--- Supplied data Enclosed Below ---

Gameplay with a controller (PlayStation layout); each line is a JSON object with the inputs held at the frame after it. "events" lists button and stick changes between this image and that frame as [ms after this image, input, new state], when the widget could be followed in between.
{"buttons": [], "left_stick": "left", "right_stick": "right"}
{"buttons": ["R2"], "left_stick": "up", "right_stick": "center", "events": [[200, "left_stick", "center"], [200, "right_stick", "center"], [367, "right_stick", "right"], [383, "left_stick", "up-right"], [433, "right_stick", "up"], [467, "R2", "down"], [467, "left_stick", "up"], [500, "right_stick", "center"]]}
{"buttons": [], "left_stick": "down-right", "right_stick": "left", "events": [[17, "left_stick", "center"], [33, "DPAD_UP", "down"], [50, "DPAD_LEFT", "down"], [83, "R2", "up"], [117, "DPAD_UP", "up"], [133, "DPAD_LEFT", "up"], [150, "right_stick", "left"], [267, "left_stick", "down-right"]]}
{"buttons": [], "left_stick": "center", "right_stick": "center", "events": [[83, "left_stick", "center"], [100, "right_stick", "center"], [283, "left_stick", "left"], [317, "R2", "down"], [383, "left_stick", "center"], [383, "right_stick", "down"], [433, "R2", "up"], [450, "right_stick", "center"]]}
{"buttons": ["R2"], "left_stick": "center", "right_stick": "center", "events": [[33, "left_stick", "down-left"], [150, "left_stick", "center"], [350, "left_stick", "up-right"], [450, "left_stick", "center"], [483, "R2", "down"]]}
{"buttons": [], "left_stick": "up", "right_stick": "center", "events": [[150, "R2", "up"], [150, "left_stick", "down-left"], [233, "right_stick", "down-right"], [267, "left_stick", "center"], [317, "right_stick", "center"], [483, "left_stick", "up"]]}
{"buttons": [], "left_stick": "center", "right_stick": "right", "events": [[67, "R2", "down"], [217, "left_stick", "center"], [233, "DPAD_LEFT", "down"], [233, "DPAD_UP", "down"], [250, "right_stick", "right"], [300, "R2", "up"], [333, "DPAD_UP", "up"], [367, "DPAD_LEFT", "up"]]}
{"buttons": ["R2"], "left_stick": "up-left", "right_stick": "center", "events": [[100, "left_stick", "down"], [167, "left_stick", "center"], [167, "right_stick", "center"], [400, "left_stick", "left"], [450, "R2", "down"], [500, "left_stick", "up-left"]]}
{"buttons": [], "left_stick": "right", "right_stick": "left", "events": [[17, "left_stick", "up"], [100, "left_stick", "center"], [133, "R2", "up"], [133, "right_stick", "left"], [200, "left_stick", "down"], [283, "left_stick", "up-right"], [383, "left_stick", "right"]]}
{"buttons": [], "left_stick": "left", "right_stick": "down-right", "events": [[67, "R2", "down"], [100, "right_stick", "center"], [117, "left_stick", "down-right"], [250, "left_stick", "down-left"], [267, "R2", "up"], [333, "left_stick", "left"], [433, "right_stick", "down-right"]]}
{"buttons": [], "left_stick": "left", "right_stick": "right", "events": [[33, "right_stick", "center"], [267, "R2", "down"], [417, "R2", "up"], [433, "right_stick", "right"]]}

--- End of Enclosed Supplied data ---

All of the records above must be reproduced exactly.

**Response area**
Gameplay with a controller (PlayStation layout); each line is a JSON object with the inputs held at the frame after it. "events" lists button and stick changes between this image and that frame as [ms after this image, input, new state], when the widget could be followed in between.
{"buttons": [], "left_stick": "left", "right_stick": "right"}
{"buttons": ["R2"], "left_stick": "up", "right_stick": "center", "events": [[200, "left_stick", "center"], [200, "right_stick", "center"], [367, "right_stick", "right"], [383, "left_stick", "up-right"], [433, "right_stick", "up"], [467, "R2", "down"], [467, "left_stick", "up"], [500, "right_stick", "center"]]}
{"buttons": [], "left_stick": "down-right", "right_stick": "left", "events": [[17, "left_stick", "center"], [33, "DPAD_UP", "down"], [50, "DPAD_LEFT", "down"], [83, "R2", "up"], [117, "DPAD_UP", "up"], [133, "DPAD_LEFT", "up"], [150, "right_stick", "left"], [267, "left_stick", "down-right"]]}
{"buttons": [], "left_stick": "center", "right_stick": "center", "events": [[83, "left_stick", "center"], [100, "right_stick", "center"], [283, "left_stick", "left"], [317, "R2", "down"], [383, "left_stick", "center"], [383, "right_stick", "down"], [433, "R2", "up"], [450, "right_stick", "center"]]}
{"buttons": ["R2"], "left_stick": "center", "right_stick": "center", "events": [[33, "left_stick", "down-left"], [150, "left_stick", "center"], [350, "left_stick", "up-right"], [450, "left_stick", "center"], [483, "R2", "down"]]}
{"buttons": [], "left_stick": "up", "right_stick": "center", "events": [[150, "R2", "up"], [150, "left_stick", "down-left"], [233, "right_stick", "down-right"], [267, "left_stick", "center"], [317, "right_stick", "center"], [483, "left_stick", "up"]]}
{"buttons": [], "left_stick": "center", "right_stick": "right", "events": [[67, "R2", "down"], [217, "left_stick", "center"], [233, "DPAD_LEFT", "down"], [233, "DPAD_UP", "down"], [250, "right_stick", "right"], [300, "R2", "up"], [333, "DPAD_UP", "up"], [367, "DPAD_LEFT", "up"]]}
{"buttons": ["R2"], "left_stick": "up-left", "right_stick": "center", "events": [[100, "left_stick", "down"], [167, "left_stick", "center"], [167, "right_stick", "center"], [400, "left_stick", "left"], [450, "R2", "down"], [500, "left_stick", "up-left"]]}
{"buttons": [], "left_stick": "right", "right_stick": "left", "events": [[17, "left_stick", "up"], [100, "left_stick", "center"], [133, "R2", "up"], [133, "right_stick", "left"], [200, "left_stick", "down"], [283, "left_stick", "up-right"], [383, "left_stick", "right"]]}
{"buttons": [], "left_stick": "left", "right_stick": "down-right", "events": [[67, "R2", "down"], [100, "right_stick", "center"], [117, "left_stick", "down-right"], [250, "left_stick", "down-left"], [267, "R2", "up"], [333, "left_stick", "left"], [433, "right_stick", "down-right"]]}
{"buttons": [], "left_stick": "left", "right_stick": "right", "events": [[33, "right_stick", "center"], [267, "R2", "down"], [417, "R2", "up"], [433, "right_stick", "right"]]}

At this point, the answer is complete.